En el reinado de la imagen, los vampiros han sido el modelo de referencia. Seres omnipresentes y escurridizos al mismo tiempo, con una palabra pública y otra muy distinta en privado, impulsados por las alas de la notoriedad y temidos por su poder percibido. Al fin y al cabo, fantasmas cubiertos por una sábana de alta costura, actores de un escenario cuyo déficit de luz era compensado por movimientos entre penumbras.

Los profesionales de la comunicación tenemos que hacer un sincero y riguroso examen de conciencia. Realidad y discurso se han distanciado, en algunos casos para no volver a coincidir jamás. Es el pecado de la incoherencia, cuya reiteración ha devenido en inconsistencia, de tal forma que hemos llegado a convertir lo más sólido de nuestro oficio, las palabras, en nubes gaseosas que sobrevuelan una tierra sedienta de verdad.

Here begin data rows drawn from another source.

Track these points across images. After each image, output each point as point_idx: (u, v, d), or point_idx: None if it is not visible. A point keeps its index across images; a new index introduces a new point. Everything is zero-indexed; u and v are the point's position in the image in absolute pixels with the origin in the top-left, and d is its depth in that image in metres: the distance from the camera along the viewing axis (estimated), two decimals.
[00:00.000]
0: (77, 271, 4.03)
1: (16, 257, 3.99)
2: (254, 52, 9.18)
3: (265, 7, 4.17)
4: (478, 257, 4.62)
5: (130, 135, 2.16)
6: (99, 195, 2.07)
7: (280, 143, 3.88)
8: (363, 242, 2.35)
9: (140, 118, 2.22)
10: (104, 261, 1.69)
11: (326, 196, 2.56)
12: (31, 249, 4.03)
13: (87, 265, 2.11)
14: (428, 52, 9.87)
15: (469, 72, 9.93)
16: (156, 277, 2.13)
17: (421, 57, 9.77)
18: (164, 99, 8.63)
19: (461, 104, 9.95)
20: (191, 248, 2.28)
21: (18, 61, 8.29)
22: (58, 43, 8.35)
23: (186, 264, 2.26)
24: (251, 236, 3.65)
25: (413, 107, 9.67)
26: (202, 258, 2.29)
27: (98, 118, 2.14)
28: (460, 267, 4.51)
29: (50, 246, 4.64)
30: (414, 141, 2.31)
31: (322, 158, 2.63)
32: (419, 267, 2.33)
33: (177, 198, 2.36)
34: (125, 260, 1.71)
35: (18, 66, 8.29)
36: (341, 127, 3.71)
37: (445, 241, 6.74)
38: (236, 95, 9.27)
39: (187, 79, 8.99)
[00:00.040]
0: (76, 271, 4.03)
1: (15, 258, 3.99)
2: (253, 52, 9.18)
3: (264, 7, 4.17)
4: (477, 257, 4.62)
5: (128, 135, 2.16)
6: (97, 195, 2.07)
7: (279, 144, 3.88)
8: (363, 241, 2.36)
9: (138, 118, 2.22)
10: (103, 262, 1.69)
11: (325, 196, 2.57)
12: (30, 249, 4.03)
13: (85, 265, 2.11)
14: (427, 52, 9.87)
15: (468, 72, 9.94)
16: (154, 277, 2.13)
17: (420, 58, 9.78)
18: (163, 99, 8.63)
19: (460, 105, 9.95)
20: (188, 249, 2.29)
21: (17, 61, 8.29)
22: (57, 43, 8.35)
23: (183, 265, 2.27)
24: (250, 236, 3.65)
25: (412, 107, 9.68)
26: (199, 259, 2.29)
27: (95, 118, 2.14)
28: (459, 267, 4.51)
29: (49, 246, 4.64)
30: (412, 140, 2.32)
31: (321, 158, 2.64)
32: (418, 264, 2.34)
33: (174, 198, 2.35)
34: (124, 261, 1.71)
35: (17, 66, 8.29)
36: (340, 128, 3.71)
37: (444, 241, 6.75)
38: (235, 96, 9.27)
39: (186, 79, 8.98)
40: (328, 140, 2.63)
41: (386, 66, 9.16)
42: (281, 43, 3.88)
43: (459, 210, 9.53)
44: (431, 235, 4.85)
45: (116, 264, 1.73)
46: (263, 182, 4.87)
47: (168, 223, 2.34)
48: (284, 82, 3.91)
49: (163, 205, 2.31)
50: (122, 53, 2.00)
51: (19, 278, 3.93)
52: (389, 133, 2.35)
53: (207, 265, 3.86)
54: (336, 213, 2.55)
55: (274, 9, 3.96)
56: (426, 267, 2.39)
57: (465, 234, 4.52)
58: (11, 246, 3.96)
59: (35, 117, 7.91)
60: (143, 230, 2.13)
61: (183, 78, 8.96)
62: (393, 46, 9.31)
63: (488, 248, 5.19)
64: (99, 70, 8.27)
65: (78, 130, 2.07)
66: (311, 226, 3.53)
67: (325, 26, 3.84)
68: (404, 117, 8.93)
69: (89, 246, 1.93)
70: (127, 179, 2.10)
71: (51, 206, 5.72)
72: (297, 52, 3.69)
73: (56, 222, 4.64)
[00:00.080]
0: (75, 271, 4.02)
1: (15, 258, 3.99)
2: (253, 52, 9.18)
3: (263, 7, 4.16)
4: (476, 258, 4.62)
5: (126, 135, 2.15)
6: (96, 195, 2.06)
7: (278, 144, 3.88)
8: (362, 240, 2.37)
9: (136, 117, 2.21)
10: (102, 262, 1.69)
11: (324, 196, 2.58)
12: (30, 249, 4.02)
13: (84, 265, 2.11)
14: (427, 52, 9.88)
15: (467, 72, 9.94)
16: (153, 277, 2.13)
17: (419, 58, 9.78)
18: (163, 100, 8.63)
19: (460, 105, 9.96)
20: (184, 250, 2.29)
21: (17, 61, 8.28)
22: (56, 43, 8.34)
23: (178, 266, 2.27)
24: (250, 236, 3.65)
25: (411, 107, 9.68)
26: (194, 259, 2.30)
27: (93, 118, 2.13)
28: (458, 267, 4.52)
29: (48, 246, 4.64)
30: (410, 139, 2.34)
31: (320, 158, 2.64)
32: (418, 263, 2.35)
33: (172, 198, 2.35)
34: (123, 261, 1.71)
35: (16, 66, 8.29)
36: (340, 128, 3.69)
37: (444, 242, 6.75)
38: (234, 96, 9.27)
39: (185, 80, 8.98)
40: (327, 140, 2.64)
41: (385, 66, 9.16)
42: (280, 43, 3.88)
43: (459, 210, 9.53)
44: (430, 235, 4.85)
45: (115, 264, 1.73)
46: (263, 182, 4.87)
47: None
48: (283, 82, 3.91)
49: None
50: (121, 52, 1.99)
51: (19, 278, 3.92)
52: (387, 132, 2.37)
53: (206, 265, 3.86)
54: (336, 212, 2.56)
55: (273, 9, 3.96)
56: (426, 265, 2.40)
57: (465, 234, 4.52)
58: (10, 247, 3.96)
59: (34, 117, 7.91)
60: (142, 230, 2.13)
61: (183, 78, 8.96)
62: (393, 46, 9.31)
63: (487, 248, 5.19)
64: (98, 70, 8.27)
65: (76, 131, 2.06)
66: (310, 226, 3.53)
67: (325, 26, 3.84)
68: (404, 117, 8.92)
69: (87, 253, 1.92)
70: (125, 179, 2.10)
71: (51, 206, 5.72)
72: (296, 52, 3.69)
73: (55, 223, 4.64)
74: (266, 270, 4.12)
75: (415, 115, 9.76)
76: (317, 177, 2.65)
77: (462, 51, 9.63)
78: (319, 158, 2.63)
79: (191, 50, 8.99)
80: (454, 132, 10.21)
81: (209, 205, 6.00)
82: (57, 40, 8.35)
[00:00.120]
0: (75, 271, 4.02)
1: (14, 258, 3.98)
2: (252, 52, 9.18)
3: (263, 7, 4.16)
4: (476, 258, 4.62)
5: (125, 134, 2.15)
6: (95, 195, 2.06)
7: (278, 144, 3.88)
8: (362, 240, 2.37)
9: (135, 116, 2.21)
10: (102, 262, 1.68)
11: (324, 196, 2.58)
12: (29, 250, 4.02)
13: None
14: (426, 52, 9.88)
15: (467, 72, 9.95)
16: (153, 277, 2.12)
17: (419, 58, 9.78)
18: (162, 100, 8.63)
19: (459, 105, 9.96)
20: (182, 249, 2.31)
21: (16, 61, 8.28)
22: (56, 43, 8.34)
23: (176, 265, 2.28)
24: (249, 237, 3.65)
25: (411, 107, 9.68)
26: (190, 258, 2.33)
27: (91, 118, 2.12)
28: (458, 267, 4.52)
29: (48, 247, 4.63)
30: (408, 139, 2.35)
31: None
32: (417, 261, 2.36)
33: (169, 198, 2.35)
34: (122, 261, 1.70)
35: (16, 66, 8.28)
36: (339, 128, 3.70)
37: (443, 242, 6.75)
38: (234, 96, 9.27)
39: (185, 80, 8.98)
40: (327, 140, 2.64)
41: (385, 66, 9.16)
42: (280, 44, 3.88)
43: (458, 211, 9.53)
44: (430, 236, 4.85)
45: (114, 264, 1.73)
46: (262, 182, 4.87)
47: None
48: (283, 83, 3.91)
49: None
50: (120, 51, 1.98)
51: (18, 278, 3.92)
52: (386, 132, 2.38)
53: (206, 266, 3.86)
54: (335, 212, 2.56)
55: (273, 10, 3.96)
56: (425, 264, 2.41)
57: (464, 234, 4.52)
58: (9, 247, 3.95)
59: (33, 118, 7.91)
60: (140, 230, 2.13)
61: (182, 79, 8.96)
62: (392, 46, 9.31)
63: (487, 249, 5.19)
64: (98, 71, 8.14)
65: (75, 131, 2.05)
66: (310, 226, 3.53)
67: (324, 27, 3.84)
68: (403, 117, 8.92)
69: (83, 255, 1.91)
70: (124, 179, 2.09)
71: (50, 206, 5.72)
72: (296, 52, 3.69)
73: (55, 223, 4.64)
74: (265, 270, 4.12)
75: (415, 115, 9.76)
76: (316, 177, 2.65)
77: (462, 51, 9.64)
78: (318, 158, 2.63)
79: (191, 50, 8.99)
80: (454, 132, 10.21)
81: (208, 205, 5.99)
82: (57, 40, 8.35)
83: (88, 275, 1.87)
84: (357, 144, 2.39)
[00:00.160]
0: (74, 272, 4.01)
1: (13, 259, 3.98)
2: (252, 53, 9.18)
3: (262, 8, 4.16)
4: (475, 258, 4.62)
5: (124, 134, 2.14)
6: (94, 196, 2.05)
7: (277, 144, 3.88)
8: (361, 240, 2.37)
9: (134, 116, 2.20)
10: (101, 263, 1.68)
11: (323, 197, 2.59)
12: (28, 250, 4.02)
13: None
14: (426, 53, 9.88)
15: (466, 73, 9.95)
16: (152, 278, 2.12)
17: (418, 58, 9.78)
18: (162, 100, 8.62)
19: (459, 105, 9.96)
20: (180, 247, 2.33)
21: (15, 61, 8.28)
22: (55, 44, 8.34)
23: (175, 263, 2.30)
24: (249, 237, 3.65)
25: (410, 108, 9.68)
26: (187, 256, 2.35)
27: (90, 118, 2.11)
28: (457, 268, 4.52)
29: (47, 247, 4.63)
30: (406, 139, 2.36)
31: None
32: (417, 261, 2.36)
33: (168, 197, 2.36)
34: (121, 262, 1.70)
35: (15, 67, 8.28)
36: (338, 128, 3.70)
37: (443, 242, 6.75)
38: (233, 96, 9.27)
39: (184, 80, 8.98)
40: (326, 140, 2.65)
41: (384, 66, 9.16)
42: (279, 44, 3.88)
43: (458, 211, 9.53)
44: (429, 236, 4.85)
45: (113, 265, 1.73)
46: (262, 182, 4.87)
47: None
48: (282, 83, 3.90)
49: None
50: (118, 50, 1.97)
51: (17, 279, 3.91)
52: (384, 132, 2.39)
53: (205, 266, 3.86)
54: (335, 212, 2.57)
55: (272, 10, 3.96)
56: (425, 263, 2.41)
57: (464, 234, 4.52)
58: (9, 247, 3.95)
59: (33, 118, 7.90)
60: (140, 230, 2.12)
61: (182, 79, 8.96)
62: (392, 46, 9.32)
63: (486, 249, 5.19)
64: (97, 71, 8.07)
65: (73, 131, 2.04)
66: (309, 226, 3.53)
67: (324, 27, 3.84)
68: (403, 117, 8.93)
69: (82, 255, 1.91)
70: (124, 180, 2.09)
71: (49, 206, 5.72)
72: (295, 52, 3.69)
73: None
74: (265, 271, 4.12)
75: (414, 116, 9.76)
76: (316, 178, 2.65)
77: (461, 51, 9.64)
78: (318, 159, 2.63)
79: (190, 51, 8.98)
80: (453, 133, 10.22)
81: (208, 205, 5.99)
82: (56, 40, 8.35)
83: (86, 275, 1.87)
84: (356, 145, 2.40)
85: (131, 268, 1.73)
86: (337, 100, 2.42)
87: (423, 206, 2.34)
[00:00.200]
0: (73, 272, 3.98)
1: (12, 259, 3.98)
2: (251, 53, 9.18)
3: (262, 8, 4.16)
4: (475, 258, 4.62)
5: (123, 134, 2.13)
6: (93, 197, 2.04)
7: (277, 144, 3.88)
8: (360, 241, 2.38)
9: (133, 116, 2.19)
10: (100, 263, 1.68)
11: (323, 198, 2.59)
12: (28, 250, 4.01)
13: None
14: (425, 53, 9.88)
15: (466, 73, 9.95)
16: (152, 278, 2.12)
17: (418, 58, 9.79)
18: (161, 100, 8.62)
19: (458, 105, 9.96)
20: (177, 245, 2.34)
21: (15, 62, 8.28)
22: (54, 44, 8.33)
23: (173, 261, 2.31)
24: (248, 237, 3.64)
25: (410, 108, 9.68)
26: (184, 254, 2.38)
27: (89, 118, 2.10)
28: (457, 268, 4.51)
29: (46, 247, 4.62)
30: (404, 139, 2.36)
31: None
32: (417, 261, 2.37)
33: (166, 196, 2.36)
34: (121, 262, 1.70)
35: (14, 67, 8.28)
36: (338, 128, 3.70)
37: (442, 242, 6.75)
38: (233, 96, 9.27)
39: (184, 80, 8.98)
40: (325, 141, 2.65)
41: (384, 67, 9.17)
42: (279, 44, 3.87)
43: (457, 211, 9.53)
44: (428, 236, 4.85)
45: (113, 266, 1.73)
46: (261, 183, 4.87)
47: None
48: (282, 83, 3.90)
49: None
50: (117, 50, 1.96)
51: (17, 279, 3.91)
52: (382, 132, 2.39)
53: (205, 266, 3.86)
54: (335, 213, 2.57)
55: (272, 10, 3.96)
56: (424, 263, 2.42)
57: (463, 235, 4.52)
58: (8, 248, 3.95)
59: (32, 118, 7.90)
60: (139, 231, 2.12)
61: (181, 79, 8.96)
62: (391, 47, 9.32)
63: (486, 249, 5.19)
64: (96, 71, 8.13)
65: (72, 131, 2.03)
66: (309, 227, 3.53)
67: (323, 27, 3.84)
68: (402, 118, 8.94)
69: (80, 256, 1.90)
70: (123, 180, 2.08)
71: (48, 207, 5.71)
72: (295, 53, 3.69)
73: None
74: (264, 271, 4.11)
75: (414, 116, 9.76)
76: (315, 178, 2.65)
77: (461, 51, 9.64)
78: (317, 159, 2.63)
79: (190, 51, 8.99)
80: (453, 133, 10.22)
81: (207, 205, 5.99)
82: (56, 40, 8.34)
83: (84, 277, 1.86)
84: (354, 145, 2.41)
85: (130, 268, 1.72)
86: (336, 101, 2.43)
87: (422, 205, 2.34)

Somos lo que hacemos, no lo que decimos“, aseguraba el ex ministro Manuel Pimentel en un encuentro cercano con la junta directiva de Dircom. Durante un tiempo ha parecido justamente lo contrario. Sin embargo, somos ambas cosas, lo que hacemos y lo que decimos, siempre y cuando decir y hacer sean verbos amarrados por la coherencia.

Los nuevos tiempos cabalgan a lomos de la desconfianza. El sistema democrático, cuya base es es la confianza en que cada individuo utilice responsablemente su cuota de soberanía y libertad, está amenazado por la falta de credibilidad de las instituciones, los políticos y, en menor medida, los actores sociales, entre ellos, las empresas.

Los ciudadanos sólo recuperarán la confianza si cada cual abandona el personaje que ha estado encarnando, muestra la persona que lo sustenta y realza su personalidad como rasgo de diferenciación. Porque la diferencia entre unos y otros, imprescindible para discernir el bien y el mal y construir referencias, no puede radicar en los hábitos que visten al personaje, fruto de la habilidad de sastres de fantasmas y demás espíritus o de trending topics y hashtags.

Definitivamente, tenemos que matar a Drácula, a ese modelo vampiresco que se alimenta de vanidad, que seduce y no enamora, que oculta su carencia de sustancia bajo un halo de notoriedad o miedo.

Los comunicadores hemos de mirarnos al espejo, otear dentro del resultado de nuestras creaciones y dirigirnos rectamente, sin atajos, hacia la verdad, los hechos y las palabras que los comunican.

Muerto Drácula mediante la estaca de la coherencia, la tribu de los comunicadores tenemos que conjurarnos para conseguir que el canon de belleza no sea el del vampiro, sino el de un personaje mucho más real y humano: Frankenstein, un ser aparentemente monstruoso y sin embargo, mucho más humano que su creador, romántico, deseoso de mostrar su amor por la vida, quien, cuando quiso ser como el común de los mortales, fue desterrado por incomprensión al universo de los distintos.

Frankenstein siempre me pareció mucho más humano que Drácula.

Porque, como comunicadores, nuestra misión no es acompañar, cual esbirros del poder, a los vampiros sin ánima en un mundo de tinieblas, sino contribuir a que cada persona, institución o empresa refleje en el espejo su auténtico ser.